Like his brother, Elmer decided to change the spelling of the family surname, but his brothers and sisters insisted on the Inman version for his monument at McConnell Cemetery. His legal first and middle names, however, are reversed on the stone. He was known as Lonnie while a child, but Elmer as an adult.
Fred Otto Inman (May 15, 1906-Dec. 16, 1996)
Fred lived with his second wife, Leola, in Seymour, MO. Fred, unlike many of the Inmans, did not settle permanently in the local community because, as a Pentecostal minister, he found callings in several Midwestern states. On July 22, 1924, he married Tilda Marina Jones (July 22, 1906-April 23, 1969), the cousin of his sister-in-law Ophelia Jones Inman, and remarried after Tilda's death.
Tilda was the daughter of John Henry Jones and Allie Fair Willhite.

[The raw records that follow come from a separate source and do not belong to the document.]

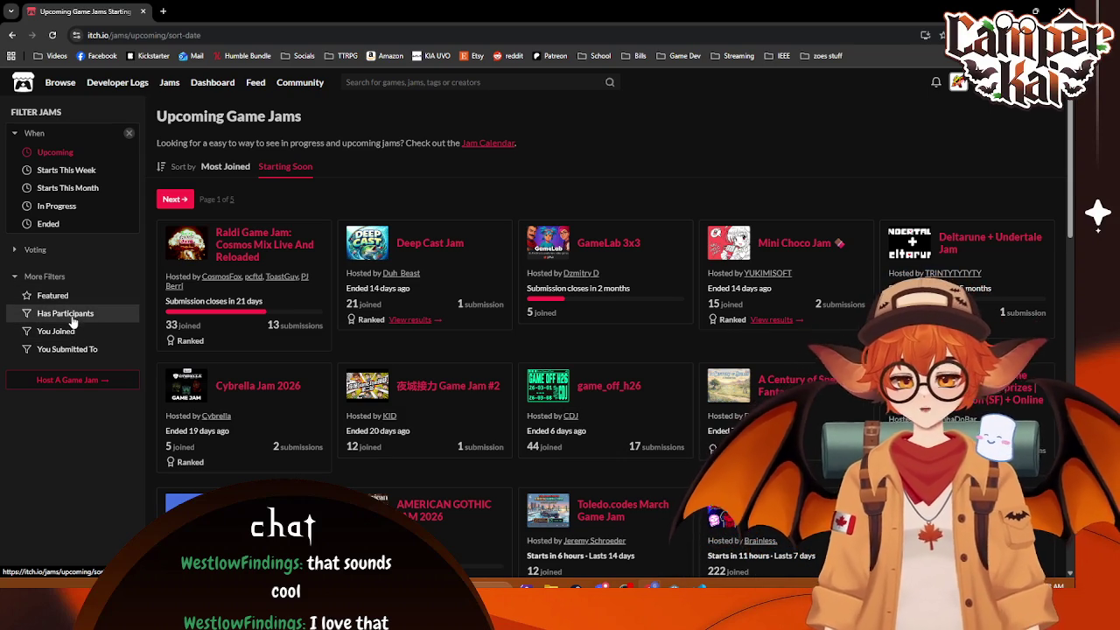
Step: Filter to jams with participants, sort by Most Joined, clear Upcoming, and return to the jam calendar
click(63, 316)
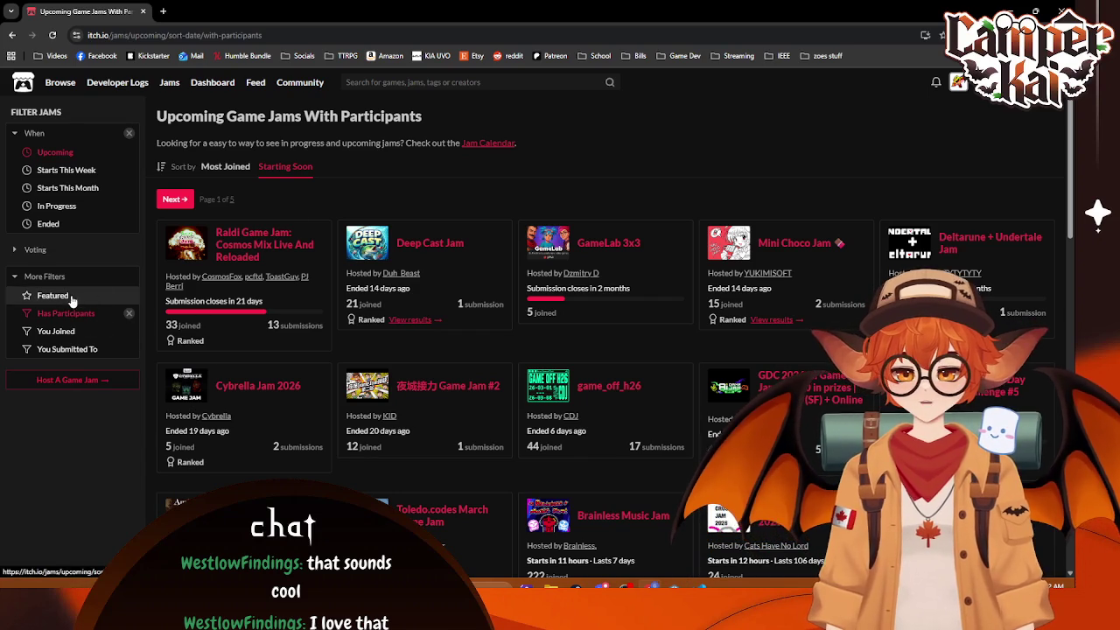
click(225, 166)
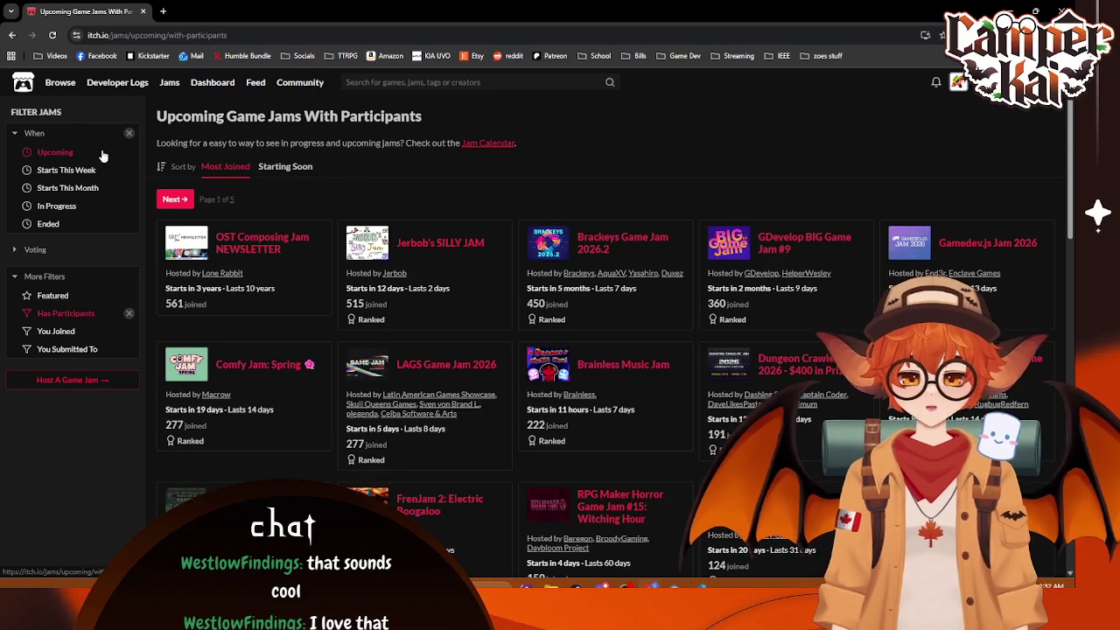
click(128, 133)
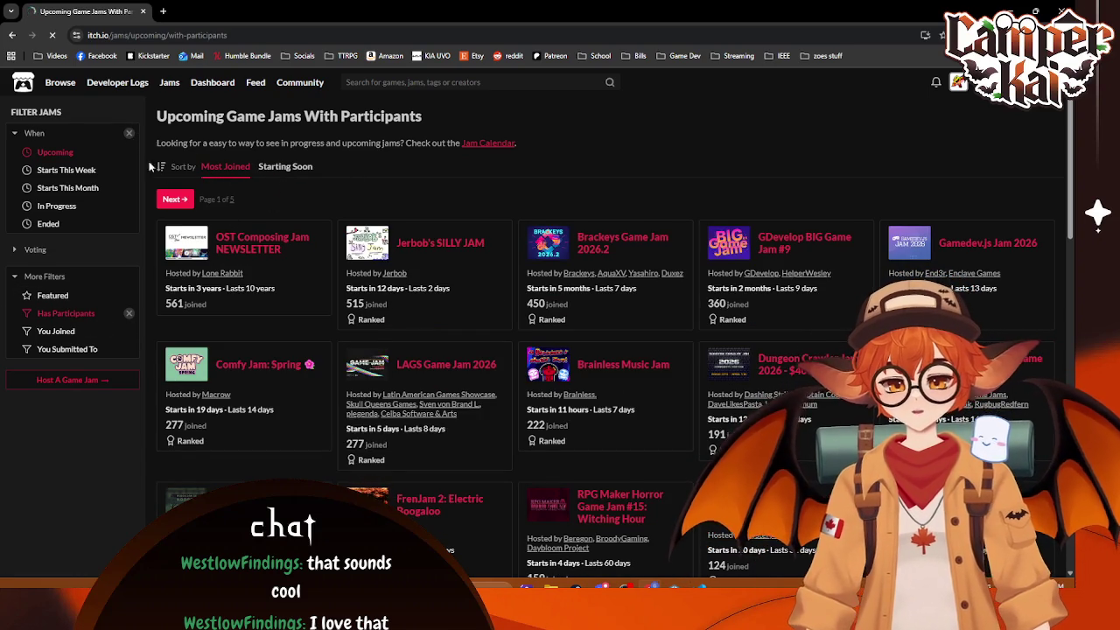
click(169, 82)
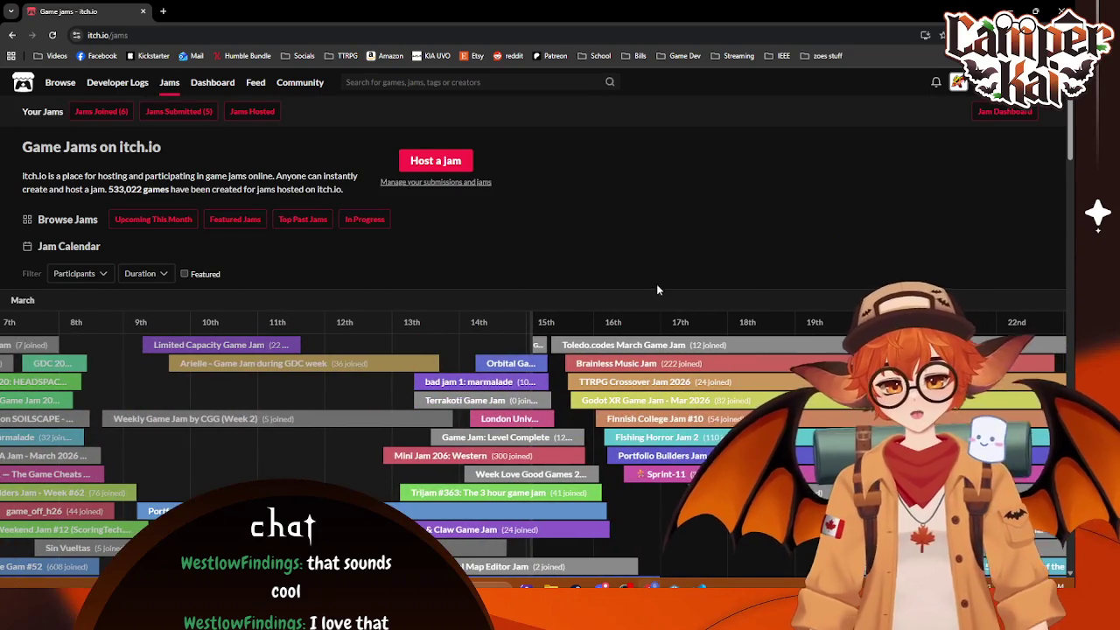
Step: Limit the calendar to jams with at least 100 participants, toggling Featured on and off
scroll(658, 291, down, 1)
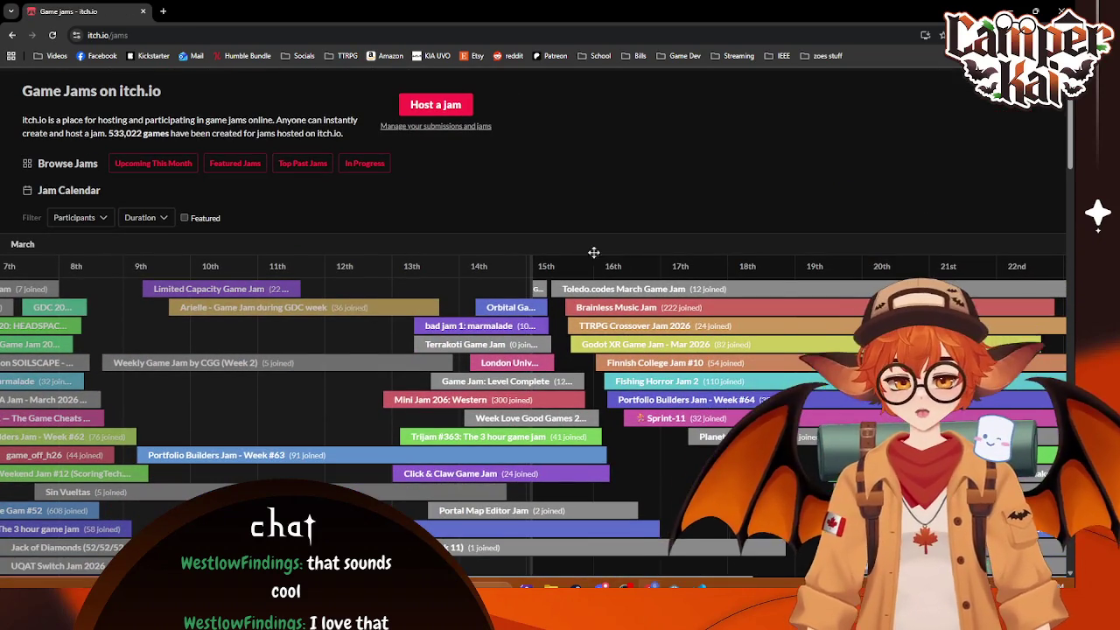
click(97, 218)
click(98, 257)
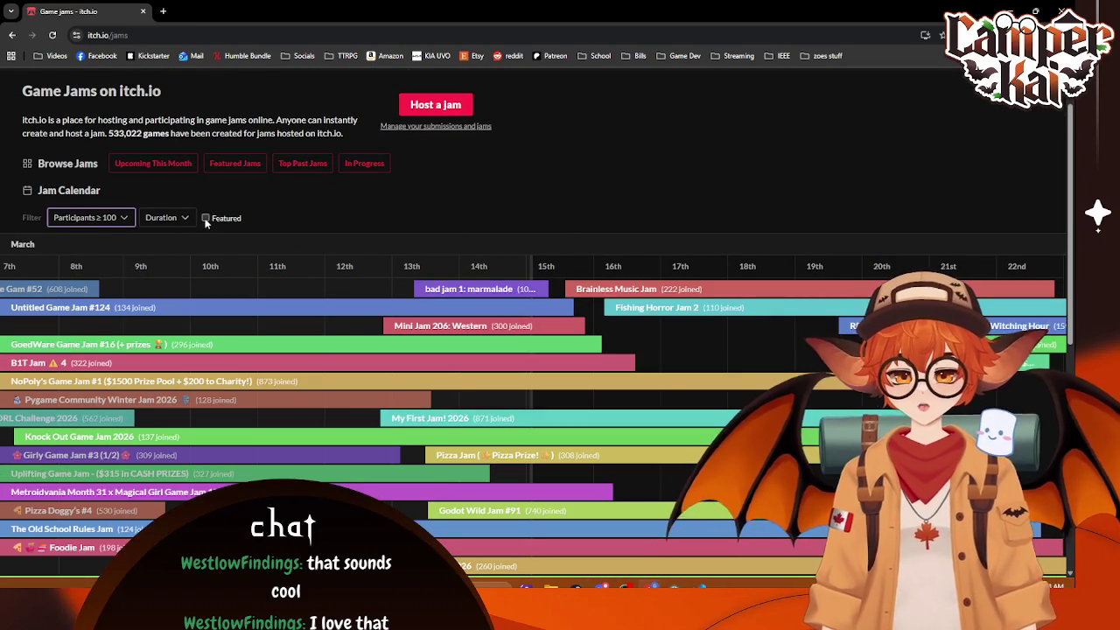
click(206, 219)
click(206, 274)
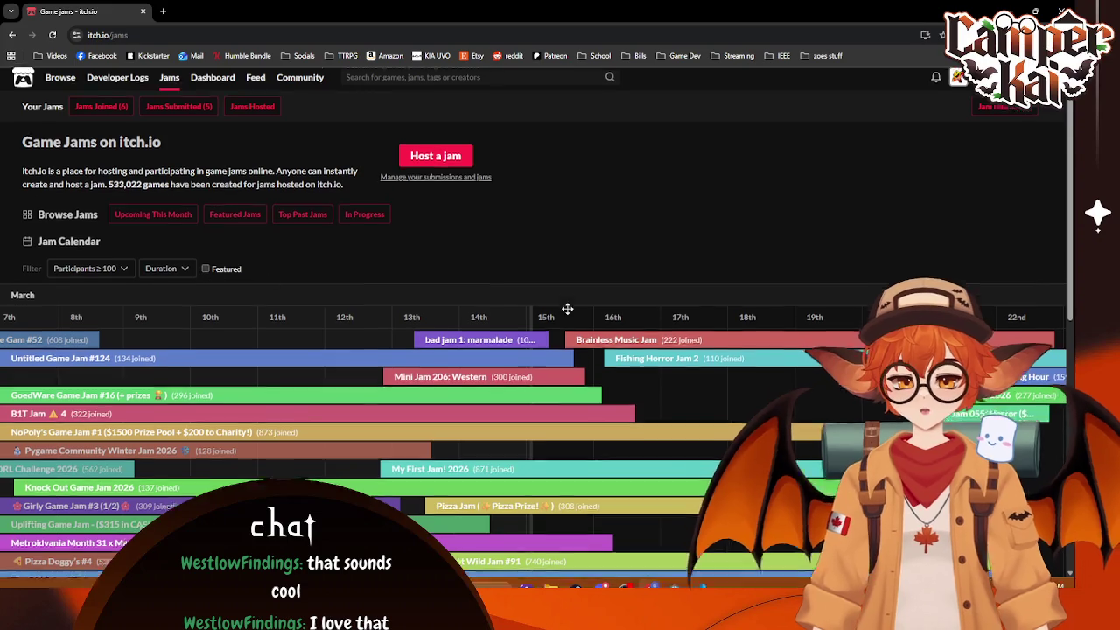
Step: Pan the calendar ahead toward late March and open the Dungeon Crawler Jam 2026 page
scroll(567, 308, down, 4)
scroll(567, 308, up, 2)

She and Fred were cousins, although they seemed not to know about the relationship. Tilda was the granddaughter of Nancy Anna Frances Inman Jones, who was the cousin of Fred’s great-grandfather.
On Fred and Tilda's monument at McConnell Cemetery, the date of his birth is incorrectly listed as 1907 rather the 1906 verified by the family Bible.
Mabel Inman (d. Aug. 7, 1912)
Little Mabel succumbed shortly after her birth at the Inman family compound. Along with two other, unidentified infant Inmans, she was buried in a grove of cedar trees, then surrounded by a fence. Over the years, however, the fence and family plot fell into disrepair, and pasturing and other farm work have obliterated traces of the original three graves. Virtually all the Inmans since have been buried in McConnell Cemetery.
Frances Laura Inman Harrington Gray
(Sept. 20, 1913-Nov. 24, 1990)
Frances married two railroad workers, first Dale Harrington and, after she divorced him over infidelities, Don Gray (May 17, 1911-Sept. 13, 1976).
The Harringtons were related by marriage to the family: Frances' uncle George Dewitt had married Millie Harrington, Dale's aunt. With Don, Frances lived in a Springfield home.
Frances, who suffered from Alzheimer's disease, spent her final days in a Crane convalescent home. She was buried beside Don at White Chapel Cemetery.
[1] Emily Jane's granddaughter, Lula Hicks Buttram, keeps a notebook that shows the date as Aug. 2, 1889. But because Emily Jane was married in Rowan Co. later that fall, the year for the MO arrival almost certainly is 1890.
[2] Much of this information came from Lula Buttram's family notebook, although stories handed down through Ed Dewett, Ted Dewitt, Ida Mae Inman McConnell and the late Robert Inman have been used to flesh out the early days in Missouri.
[3] John Evans is shown as the father of Emily Jane Lawson on her death certificate, based on information provided by daughter Cora. John A. Evans (b. 1820/1) instead was the apparent elder brother of Malinda Evans Dewitt, who was a source of support after the divorce of Malinda and John Dewitt. John B. may have been a surrogate father to the family.
[4] Melinda Dewitt, age 25, and Catherine Dewitt, age 10, are found in the household of Rebecca W. Turner, age 60 (b. 1800) in Catlettsburg, Boyd Co., KY in 1860. Melinda's age perhaps should have been 45, based on the 1850 census. The relationship between these women and John Dewitt is uncertain although Rebecca was an Evans family name, and a Turner Evans lived in Fleming County.
[5] The 1880 Rowan Co. census shows Lindy Dewitt was divorced.
[6] These witnesses may have produced some of the family names, e.g., Mary Alice Johnson/Dewitt and George Johnson/Dewett.